En revanche, l'ascension du RN au pouvoir pourrait, selon eux, engendrer divers problèmes économiques. Parmi les scénarios redoutés, on trouve une baisse de l'attractivité, des difficultés dans certains secteurs dues à l'expulsion des travailleurs sans papiers, et une récession provoquée par ce bouleversement électoral.
La crainte d'un affranchissement vis-à-vis de l'Europe est également évoquée: "Avec le RN, nous risquons de nous engager dans un long parcours solitaire, et de détruire méthodiquement les solidarités internationales que nous avons patiemment construites au fil des ans. Parce qu’elle ne pourra pas obtenir de résultats, une Europe entravée risque de ne pas survivre. Comment ne pas voir le coût économique que cela représenterait?"
Des économistes en soutien de la gauche
Cette tribune, qui vise directement le Rassemblement national, marque un revirement. En effet, avant le premier tour, deux blocs s'étaient constitués chacun défendant son camp avec des tribunes mais aussi des échanges sur les réseaux sociaux.
À gauche, le programme économique du Nouveau Front populaire a reçu le soutien de Julia Cagé, lauréate du prix du meilleur jeune économiste en 2023, de Thomas Piketty, ou encore de Michaël Zemmour. Celui-ci repose sur une politique de relance de la demande de 150 milliards d'euros d'ici 2027, dont le financement s'appuie sur la taxation des ultra-riches notamment. Le spécialiste de la question, Gabriel Zucman a également signé une tribune de soutien, où apparaissent d'autres figures telles qu'Anne-Laure Delatte, chercheuse au CNRS.

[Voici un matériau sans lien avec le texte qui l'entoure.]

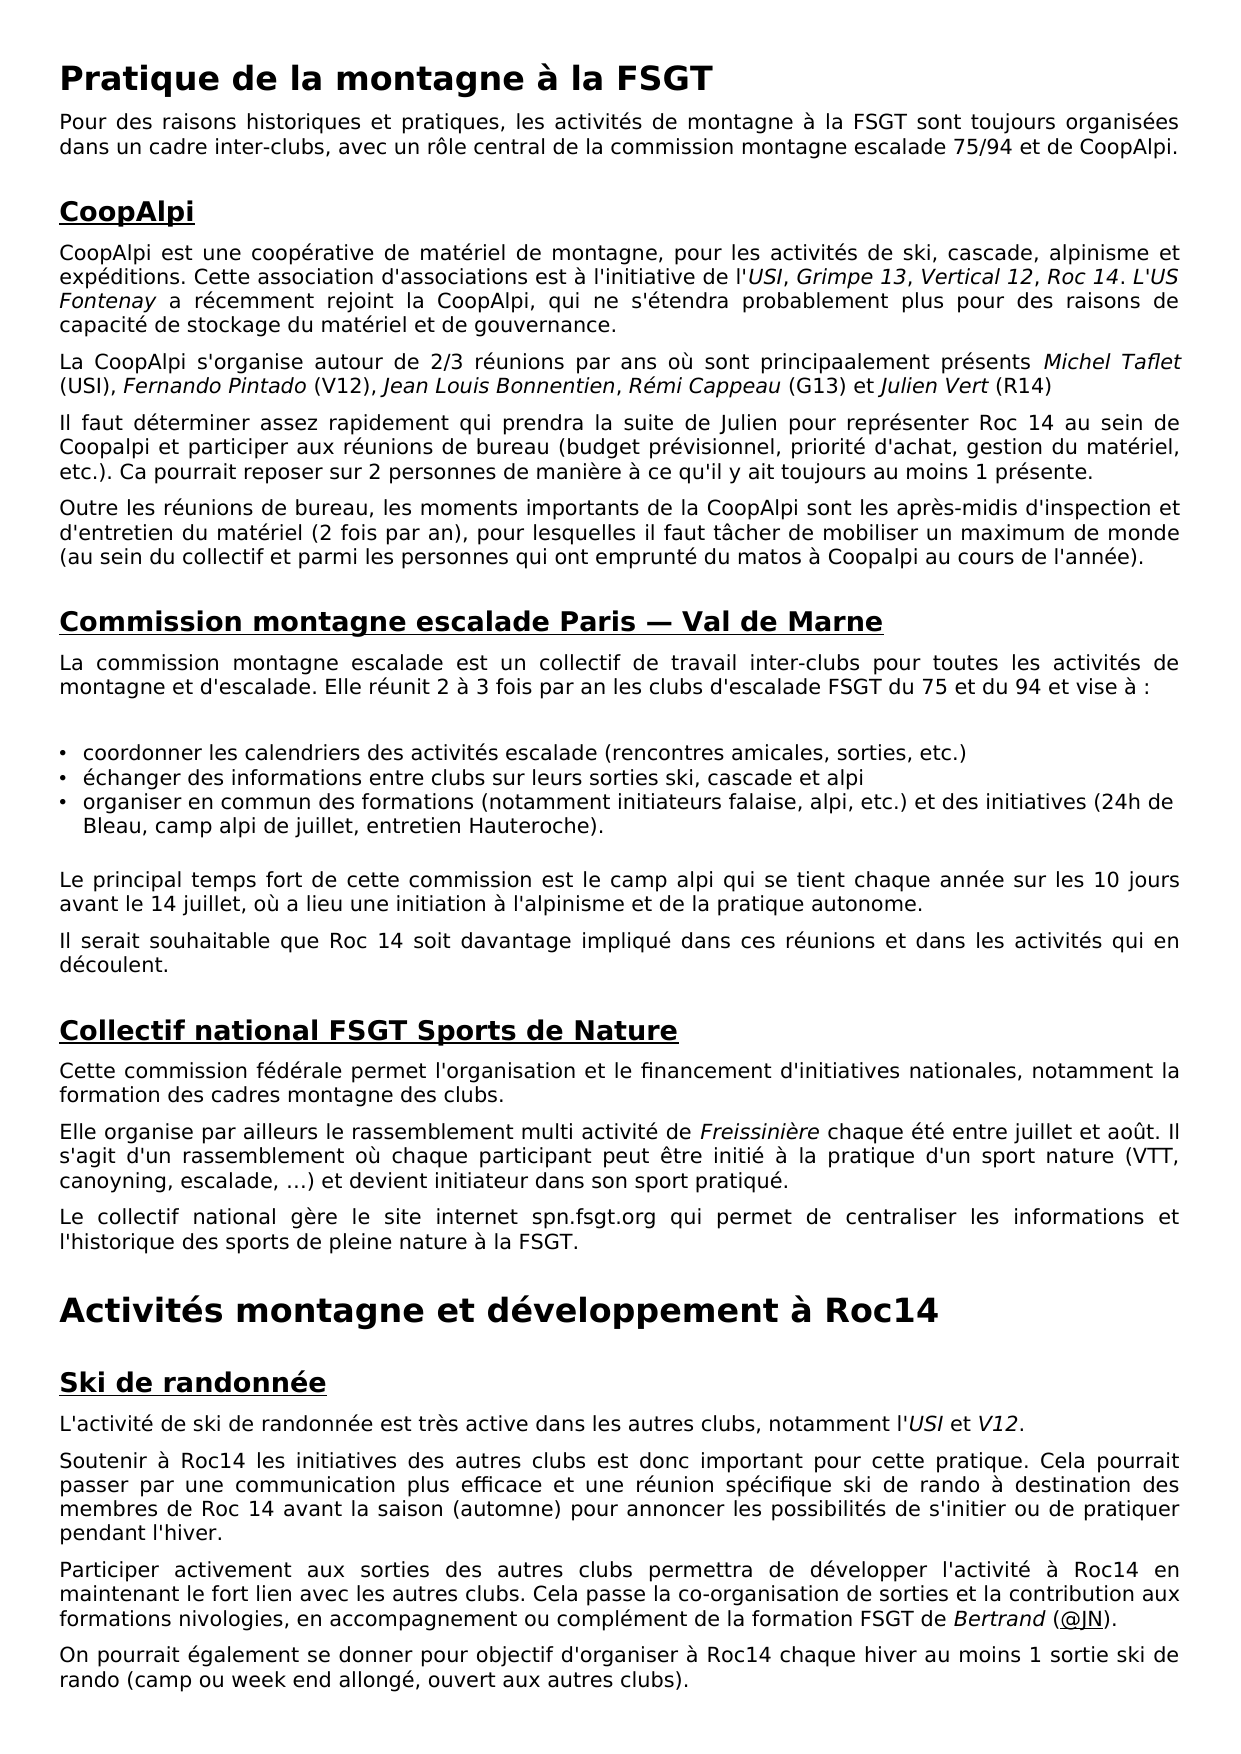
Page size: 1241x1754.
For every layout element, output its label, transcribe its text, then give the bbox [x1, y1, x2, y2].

Présentée comme un appui important au programme de la coalition de gauche, la prix Nobel d'économie, Esther Duflo, a déclaré auprès de France Culture, ne l'avoir pas "validé en bloc" en raison de sa position de présidente "d’une école d’économie où les professeurs ont des choses très différentes à en dire".
Les soutiens au Rassemblement national étant quasi-inexistants dans la galaxie des économistes, le deuxième bloc s'était formé autour du programme défendu par la majorité sortante. Ceux-ci ont très vite renvoyé les propositions défendues par la gauche et l'extrême droite dos-à-dos, présentant Emmanuel Macron comme la seule alternative crédible.
"Les programmes du Nouveau Front populaire et du RN sont irréalistes. Il faut rester au centre", plaidait ainsi Philippe Aghion, dans Les Échos, le 21 juin dernier. Ce proche du président réitérait avec véhémence quelques jours plus tard, toujours dans les colonnes du quotidien:
"Je suis atterré de voir certains de mes collègues économistes utiliser leur nom et leur notoriété pour cautionner le programme économique du Nouveau Front populaire."
D'autres, comme Olivier Blanchard, ancien économiste en chef du Fonds monétaire international et soutien d'Emmanuel Macron en 2017, sont allés plus loin, présentant le programme du RN comme "moins pire" que celui du NFP.
Reste qu'avec les résultats du premier tour des législatives, la donne a changé. La majorité présidentielle est désormais hors course et la coalition de gauche apparaît comme l'unique rempart face à l'arrivée de l'extrême droite au pouvoir.